Mission was the culmination of a brief, productive collaboration with its creator, Bruce Geller, with also included some good episodes of The Dick Powell Show and one amazing, postmodern, ahead-of-its-time season of Rawhide.  (Too ahead of its time: they got fired.)  Sam Peckinpah made their partnership a trio for a time, but he was too volatile for it to last.

The year that Bernie launched Mission: Impossible, he directed or produced a total of five successful series pilots – for Mission, The Monroes, The Guns of Will Sonnett, The Rat Patrol (Kowalski produced, Tom Gries directed), and NYPD.  I can’t imagine that’s not a record.  The NYPD pilot would never be broadcast; Kowalski’s show featured Robert Hooks, Frank Converse, and Robert Viharo as a multiracial team of young detectives.  When the show went to series a year later, Viharo was gone, replaced by Jack Warden as an older police captain.
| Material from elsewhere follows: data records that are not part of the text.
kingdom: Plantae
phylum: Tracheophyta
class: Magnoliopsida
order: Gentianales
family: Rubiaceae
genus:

Bernie had two flirtations with feature careers – early on, as a director of low-budget sci-fi and action films (Attack of the Giant Leeches) for Gene and Roger Corman, and for a while in the late ’60s and early ’70s after his TV career had peaked with that string of hit pilots.  Those movies (Krakatoa – East of Java, Macho Callahan, SSSSS) were eclectic but not very good, and Bernie slid back into episodic TV.  His credits include long stints on a raft of classics or, at least, popular hits: The Rebel, The Untouchables, Perry Mason, Banacek, Columbo, Baretta, Knight Rider, Airwolf, Jake and the Fatman.  The conclusions one draws from that list, I guess, are that Bernie had a skill for handling masculine action material, and that he was a good man to call in if you had a temperamental star who liked to throw his weight around.  Bernie was an easygoing guy, but he didn’t take any crap from anybody.

I met Bernie in January 2006, and we spent more than three hours at his Northridge home, just covering the pre-Krakatoa years (plus a little bit of Columbo).  His memories were vivid, funny, and forthright (he admitted, for instance, that the visual style of Mission: Impossible was cribbed straight from The Ipcress File).  Plus, it’s always a bonus to talk to someone in the house where they’ve lived for many decades.  At one point Bernie gestured toward the front lawn as he was telling me a story about a fistfight that erupted between Sam Peckinpah and the writer James Lee Barrett, and I realized I was sitting in the same den where Peckinpah and Lee Marvin and many others had caroused with Bernie over the years.

Bernie and his wife Helen were very warm and hospitable that afternoon, and I wish I’d stayed in touch; I still don’t even know how Bernie died (he seemed in pretty good health two years ago).  It’s a common occurrence for an historian, but it still makes me sad.